De son côté, la cour d'appel de Rennes (CA Rennes, 1re ch., 9 mars 2021, n° 19/01993) a admis le caractère anormal du trouble de voisinage en raison de «nuisances sonores anciennes, persistantes, régulières et d'intensité importante résultant des aboiements des chiennes» . Au vu de l'ancienneté du litige, la cour attribue à la victime 5000 euros de dommages et intérêts. «Ce trouble anormal du voisinage dure depuis 2009, soulignent les juges. Les époux X ne démontrent pas en quoi il leur était impossible de déplacer l'enclos plus loin sur leur parcelle de 9000 m² afin de résoudre amiablement le litige.»
Un phénomène naturel
Dans d'autres cas de figure, la justice donne tort aux plaignants comme dans cet arrêt, rendu par la cour d'appel de Metz le 28 janvier 2021 (n° 19/01405). Un propriétaire mosellan, excédé par l'aboiement d'un chien, avait engagé une action indemnitaire mais les juges le déboutent au motif que «Les aboiements de l'animal, dont la fréquence et l'intensité alléguées ne sont pas établies par les attestations des appelants émanant de personnes de passage, restent un phénomène naturel» . D'ailleurs, la sœur du plaignant, voisine directe, avait attesté ne subir aucun désagrément du fait du canidé.
Un résident habitant dans le département des Landes, a lui aussi été éconduit par la cour d'appel de Bordeaux alors qu'il soutenait subir des aboiements de chiens «toute la journée» . «Aucune preuve n'est rapportée de l'existence du trouble ainsi allégué, l'huissier de justice ayant entendu aboyer un seul chien et l'expert n'ayant constaté aucune nuisance sonore imputable à des animaux» , expliquent les juges (CA Bordeaux, 2e ch. civ., 21 janv. 2021, n° 17/03942). «L'anormalité du trouble sonore se démontre selon trois critères, en déduisent Jean-Philippe Mariani et Bruno Lehnisch: la répétition du bruit, son intensité du bruit ou sa durée.

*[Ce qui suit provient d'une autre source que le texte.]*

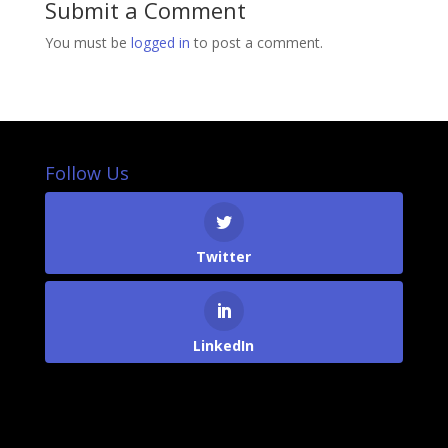
Submit a Comment
You must be
logged in
to post a comment.
Follow Us
Twitter
LinkedIn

Il suffit de constater l'un des trois critères pour caractériser un trouble anormal de voisinage. Il s'agit donc de critères alternatifs et non cumulatifs.»
Par ailleurs, ils relèvent que les juges prennent en compte la situation à la date d'installation des plaignants. Le trouble de voisinage sera ainsi plus difficile à établir s'il était déjà présent au moment où ceux-ci ont élu domicile. Enfin, pour convaincre les juges de l'anormalité du trouble, il est important de s'appuyer sur les constats d'autres voisins, d'huissiers de justice, voire de la police municipale. « Quand le demandeur semble être le seul à se plaindre ou, a fortiori, lorsque d'autres voisins attestent que les animaux ne dérangent pas l'entourage, le plaignant peinera à convaincre les juges du bien-fondé de sa demande », soulignent les deux spécialistes.